--- Supplied material Enclosed Below ---

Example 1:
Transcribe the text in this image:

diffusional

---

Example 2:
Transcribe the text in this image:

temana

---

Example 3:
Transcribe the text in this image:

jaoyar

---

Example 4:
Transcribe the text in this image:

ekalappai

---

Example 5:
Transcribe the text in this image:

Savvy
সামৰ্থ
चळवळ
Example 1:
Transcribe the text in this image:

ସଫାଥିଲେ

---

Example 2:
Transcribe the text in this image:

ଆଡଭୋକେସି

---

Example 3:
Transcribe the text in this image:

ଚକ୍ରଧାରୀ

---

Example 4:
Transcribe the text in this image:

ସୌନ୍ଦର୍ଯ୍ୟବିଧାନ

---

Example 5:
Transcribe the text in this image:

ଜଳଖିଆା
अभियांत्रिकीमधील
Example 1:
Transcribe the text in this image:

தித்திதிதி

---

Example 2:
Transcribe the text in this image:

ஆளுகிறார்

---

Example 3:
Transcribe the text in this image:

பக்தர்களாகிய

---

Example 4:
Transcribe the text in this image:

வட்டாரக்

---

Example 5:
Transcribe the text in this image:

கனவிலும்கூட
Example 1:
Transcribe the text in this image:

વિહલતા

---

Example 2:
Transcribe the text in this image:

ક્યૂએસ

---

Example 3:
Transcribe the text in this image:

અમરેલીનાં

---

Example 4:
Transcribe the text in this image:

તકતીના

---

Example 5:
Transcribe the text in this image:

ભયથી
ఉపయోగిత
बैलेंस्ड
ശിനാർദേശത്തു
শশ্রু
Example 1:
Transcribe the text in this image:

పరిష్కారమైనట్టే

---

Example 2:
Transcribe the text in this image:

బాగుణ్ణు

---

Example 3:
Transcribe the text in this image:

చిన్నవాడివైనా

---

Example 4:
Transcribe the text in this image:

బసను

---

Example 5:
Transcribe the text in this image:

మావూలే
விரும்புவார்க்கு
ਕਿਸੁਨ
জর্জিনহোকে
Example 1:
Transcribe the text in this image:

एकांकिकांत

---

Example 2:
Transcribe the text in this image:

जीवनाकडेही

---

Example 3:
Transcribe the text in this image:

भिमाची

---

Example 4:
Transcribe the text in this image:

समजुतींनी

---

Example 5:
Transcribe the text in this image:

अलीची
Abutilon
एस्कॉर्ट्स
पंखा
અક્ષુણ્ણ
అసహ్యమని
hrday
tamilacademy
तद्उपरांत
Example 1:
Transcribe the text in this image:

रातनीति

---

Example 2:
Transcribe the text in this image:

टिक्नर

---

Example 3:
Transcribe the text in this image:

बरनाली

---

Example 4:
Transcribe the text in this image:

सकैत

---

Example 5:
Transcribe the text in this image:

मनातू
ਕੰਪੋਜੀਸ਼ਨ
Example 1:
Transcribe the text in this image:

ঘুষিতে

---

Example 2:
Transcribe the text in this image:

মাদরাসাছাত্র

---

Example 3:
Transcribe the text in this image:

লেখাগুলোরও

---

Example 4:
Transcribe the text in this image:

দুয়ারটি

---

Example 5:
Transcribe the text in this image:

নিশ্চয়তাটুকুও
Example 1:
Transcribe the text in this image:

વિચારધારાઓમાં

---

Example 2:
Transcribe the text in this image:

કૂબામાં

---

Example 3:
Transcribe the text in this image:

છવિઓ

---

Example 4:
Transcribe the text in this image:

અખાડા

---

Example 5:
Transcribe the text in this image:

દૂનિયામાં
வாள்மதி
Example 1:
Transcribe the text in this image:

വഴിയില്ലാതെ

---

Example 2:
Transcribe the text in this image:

--- End of Enclosed Supplied material ---

▶ [Assignment]: The response should contain each record above, retyped exactly.

▶ [Completed task]:
Example 1:
Transcribe the text in this image:

diffusional

---

Example 2:
Transcribe the text in this image:

temana

---

Example 3:
Transcribe the text in this image:

jaoyar

---

Example 4:
Transcribe the text in this image:

ekalappai

---

Example 5:
Transcribe the text in this image:

Savvy
সামৰ্থ
चळवळ
Example 1:
Transcribe the text in this image:

ସଫାଥିଲେ

---

Example 2:
Transcribe the text in this image:

ଆଡଭୋକେସି

---

Example 3:
Transcribe the text in this image:

ଚକ୍ରଧାରୀ

---

Example 4:
Transcribe the text in this image:

ସୌନ୍ଦର୍ଯ୍ୟବିଧାନ

---

Example 5:
Transcribe the text in this image:

ଜଳଖିଆା
अभियांत्रिकीमधील
Example 1:
Transcribe the text in this image:

தித்திதிதி

---

Example 2:
Transcribe the text in this image:

ஆளுகிறார்

---

Example 3:
Transcribe the text in this image:

பக்தர்களாகிய

---

Example 4:
Transcribe the text in this image:

வட்டாரக்

---

Example 5:
Transcribe the text in this image:

கனவிலும்கூட
Example 1:
Transcribe the text in this image:

વિહલતા

---

Example 2:
Transcribe the text in this image:

ક્યૂએસ

---

Example 3:
Transcribe the text in this image:

અમરેલીનાં

---

Example 4:
Transcribe the text in this image:

તકતીના

---

Example 5:
Transcribe the text in this image:

ભયથી
ఉపయోగిత
बैलेंस्ड
ശിനാർദേശത്തു
শশ্রু
Example 1:
Transcribe the text in this image:

పరిష్కారమైనట్టే

---

Example 2:
Transcribe the text in this image:

బాగుణ్ణు

---

Example 3:
Transcribe the text in this image:

చిన్నవాడివైనా

---

Example 4:
Transcribe the text in this image:

బసను

---

Example 5:
Transcribe the text in this image:

మావూలే
விரும்புவார்க்கு
ਕਿਸੁਨ
জর্জিনহোকে
Example 1:
Transcribe the text in this image:

एकांकिकांत

---

Example 2:
Transcribe the text in this image:

जीवनाकडेही

---

Example 3:
Transcribe the text in this image:

भिमाची

---

Example 4:
Transcribe the text in this image:

समजुतींनी

---

Example 5:
Transcribe the text in this image:

अलीची
Abutilon
एस्कॉर्ट्स
पंखा
અક્ષુણ્ણ
అసహ్యమని
hrday
tamilacademy
तद्उपरांत
Example 1:
Transcribe the text in this image:

रातनीति

---

Example 2:
Transcribe the text in this image:

टिक्नर

---

Example 3:
Transcribe the text in this image:

बरनाली

---

Example 4:
Transcribe the text in this image:

सकैत

---

Example 5:
Transcribe the text in this image:

मनातू
ਕੰਪੋਜੀਸ਼ਨ
Example 1:
Transcribe the text in this image:

ঘুষিতে

---

Example 2:
Transcribe the text in this image:

মাদরাসাছাত্র

---

Example 3:
Transcribe the text in this image:

লেখাগুলোরও

---

Example 4:
Transcribe the text in this image:

দুয়ারটি

---

Example 5:
Transcribe the text in this image:

নিশ্চয়তাটুকুও
Example 1:
Transcribe the text in this image:

વિચારધારાઓમાં

---

Example 2:
Transcribe the text in this image:

કૂબામાં

---

Example 3:
Transcribe the text in this image:

છવિઓ

---

Example 4:
Transcribe the text in this image:

અખાડા

---

Example 5:
Transcribe the text in this image:

દૂનિયામાં
வாள்மதி
Example 1:
Transcribe the text in this image:

വഴിയില്ലാതെ

---

Example 2:
Transcribe the text in this image:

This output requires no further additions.